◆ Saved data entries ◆
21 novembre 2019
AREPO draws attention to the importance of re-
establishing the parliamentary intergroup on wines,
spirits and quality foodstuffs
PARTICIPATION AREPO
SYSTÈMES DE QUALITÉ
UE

◆ BRIEF ◆
Find the word "AREPO" in the data and copy out each line where it turns up.

◆ RESULT OF THIS EXERCISE ◆
AREPO draws attention to the importance of re-
PARTICIPATION AREPO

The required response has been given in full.